** Opening RECORD EXTRACTS block **
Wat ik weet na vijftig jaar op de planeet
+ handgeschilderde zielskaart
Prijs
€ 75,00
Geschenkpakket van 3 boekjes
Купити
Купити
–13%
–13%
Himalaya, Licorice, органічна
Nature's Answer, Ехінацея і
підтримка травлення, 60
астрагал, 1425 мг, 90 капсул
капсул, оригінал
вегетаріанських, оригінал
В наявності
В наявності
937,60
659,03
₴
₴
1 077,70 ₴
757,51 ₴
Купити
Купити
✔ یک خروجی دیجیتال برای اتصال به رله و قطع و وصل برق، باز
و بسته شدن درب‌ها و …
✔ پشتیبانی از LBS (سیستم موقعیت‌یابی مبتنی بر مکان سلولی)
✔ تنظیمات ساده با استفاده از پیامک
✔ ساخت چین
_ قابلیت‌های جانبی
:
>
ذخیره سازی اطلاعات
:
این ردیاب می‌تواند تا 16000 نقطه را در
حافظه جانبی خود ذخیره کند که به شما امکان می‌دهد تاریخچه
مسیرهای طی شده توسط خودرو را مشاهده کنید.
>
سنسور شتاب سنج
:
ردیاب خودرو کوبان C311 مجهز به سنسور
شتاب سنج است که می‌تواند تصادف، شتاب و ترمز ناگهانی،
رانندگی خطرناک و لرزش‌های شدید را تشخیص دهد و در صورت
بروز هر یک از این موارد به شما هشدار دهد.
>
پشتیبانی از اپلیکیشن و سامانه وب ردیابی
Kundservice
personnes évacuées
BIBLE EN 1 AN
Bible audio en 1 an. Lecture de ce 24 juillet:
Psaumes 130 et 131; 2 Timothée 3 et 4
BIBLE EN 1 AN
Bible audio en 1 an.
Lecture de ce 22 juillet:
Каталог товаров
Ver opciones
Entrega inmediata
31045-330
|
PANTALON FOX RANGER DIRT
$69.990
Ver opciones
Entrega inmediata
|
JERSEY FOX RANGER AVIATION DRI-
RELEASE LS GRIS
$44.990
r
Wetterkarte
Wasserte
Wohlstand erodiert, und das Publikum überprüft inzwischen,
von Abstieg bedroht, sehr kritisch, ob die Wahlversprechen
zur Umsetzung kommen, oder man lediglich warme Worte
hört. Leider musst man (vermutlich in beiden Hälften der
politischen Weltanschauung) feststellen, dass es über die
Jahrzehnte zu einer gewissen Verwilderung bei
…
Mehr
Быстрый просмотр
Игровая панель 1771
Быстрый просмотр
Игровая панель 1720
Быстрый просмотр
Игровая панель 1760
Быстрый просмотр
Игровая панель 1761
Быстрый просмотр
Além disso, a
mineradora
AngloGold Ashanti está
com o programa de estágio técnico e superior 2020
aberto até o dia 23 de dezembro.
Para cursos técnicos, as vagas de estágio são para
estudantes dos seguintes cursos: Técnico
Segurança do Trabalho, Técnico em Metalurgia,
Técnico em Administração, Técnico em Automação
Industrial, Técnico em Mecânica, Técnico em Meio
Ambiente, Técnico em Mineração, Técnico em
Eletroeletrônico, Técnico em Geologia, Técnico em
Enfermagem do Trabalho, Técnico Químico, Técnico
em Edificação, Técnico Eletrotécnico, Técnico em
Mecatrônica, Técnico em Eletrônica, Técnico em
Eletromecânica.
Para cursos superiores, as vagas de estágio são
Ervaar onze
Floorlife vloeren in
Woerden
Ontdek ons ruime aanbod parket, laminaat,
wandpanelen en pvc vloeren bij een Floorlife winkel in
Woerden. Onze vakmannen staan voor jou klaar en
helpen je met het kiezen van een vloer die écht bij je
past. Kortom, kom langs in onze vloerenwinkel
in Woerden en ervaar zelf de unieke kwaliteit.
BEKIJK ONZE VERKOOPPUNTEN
** Closing RECORD EXTRACTS block **
Every line above should be printed again exactly as it stands.

▸ FINISHED EXERCISE:
Wat ik weet na vijftig jaar op de planeet
+ handgeschilderde zielskaart
Prijs
€ 75,00
Geschenkpakket van 3 boekjes
Купити
Купити
–13%
–13%
Himalaya, Licorice, органічна
Nature's Answer, Ехінацея і
підтримка травлення, 60
астрагал, 1425 мг, 90 капсул
капсул, оригінал
вегетаріанських, оригінал
В наявності
В наявності
937,60
659,03
₴
₴
1 077,70 ₴
757,51 ₴
Купити
Купити
✔ یک خروجی دیجیتال برای اتصال به رله و قطع و وصل برق، باز
و بسته شدن درب‌ها و …
✔ پشتیبانی از LBS (سیستم موقعیت‌یابی مبتنی بر مکان سلولی)
✔ تنظیمات ساده با استفاده از پیامک
✔ ساخت چین
_ قابلیت‌های جانبی
:
>
ذخیره سازی اطلاعات
:
این ردیاب می‌تواند تا 16000 نقطه را در
حافظه جانبی خود ذخیره کند که به شما امکان می‌دهد تاریخچه
مسیرهای طی شده توسط خودرو را مشاهده کنید.
>
سنسور شتاب سنج
:
ردیاب خودرو کوبان C311 مجهز به سنسور
شتاب سنج است که می‌تواند تصادف، شتاب و ترمز ناگهانی،
رانندگی خطرناک و لرزش‌های شدید را تشخیص دهد و در صورت
بروز هر یک از این موارد به شما هشدار دهد.
>
پشتیبانی از اپلیکیشن و سامانه وب ردیابی
Kundservice
personnes évacuées
BIBLE EN 1 AN
Bible audio en 1 an. Lecture de ce 24 juillet:
Psaumes 130 et 131; 2 Timothée 3 et 4
BIBLE EN 1 AN
Bible audio en 1 an.
Lecture de ce 22 juillet:
Каталог товаров
Ver opciones
Entrega inmediata
31045-330
|
PANTALON FOX RANGER DIRT
$69.990
Ver opciones
Entrega inmediata
|
JERSEY FOX RANGER AVIATION DRI-
RELEASE LS GRIS
$44.990
r
Wetterkarte
Wasserte
Wohlstand erodiert, und das Publikum überprüft inzwischen,
von Abstieg bedroht, sehr kritisch, ob die Wahlversprechen
zur Umsetzung kommen, oder man lediglich warme Worte
hört. Leider musst man (vermutlich in beiden Hälften der
politischen Weltanschauung) feststellen, dass es über die
Jahrzehnte zu einer gewissen Verwilderung bei
…
Mehr
Быстрый просмотр
Игровая панель 1771
Быстрый просмотр
Игровая панель 1720
Быстрый просмотр
Игровая панель 1760
Быстрый просмотр
Игровая панель 1761
Быстрый просмотр
Além disso, a
mineradora
AngloGold Ashanti está
com o programa de estágio técnico e superior 2020
aberto até o dia 23 de dezembro.
Para cursos técnicos, as vagas de estágio são para
estudantes dos seguintes cursos: Técnico
Segurança do Trabalho, Técnico em Metalurgia,
Técnico em Administração, Técnico em Automação
Industrial, Técnico em Mecânica, Técnico em Meio
Ambiente, Técnico em Mineração, Técnico em
Eletroeletrônico, Técnico em Geologia, Técnico em
Enfermagem do Trabalho, Técnico Químico, Técnico
em Edificação, Técnico Eletrotécnico, Técnico em
Mecatrônica, Técnico em Eletrônica, Técnico em
Eletromecânica.
Para cursos superiores, as vagas de estágio são
Ervaar onze
Floorlife vloeren in
Woerden
Ontdek ons ruime aanbod parket, laminaat,
wandpanelen en pvc vloeren bij een Floorlife winkel in
Woerden. Onze vakmannen staan voor jou klaar en
helpen je met het kiezen van een vloer die écht bij je
past. Kortom, kom langs in onze vloerenwinkel
in Woerden en ervaar zelf de unieke kwaliteit.
BEKIJK ONZE VERKOOPPUNTEN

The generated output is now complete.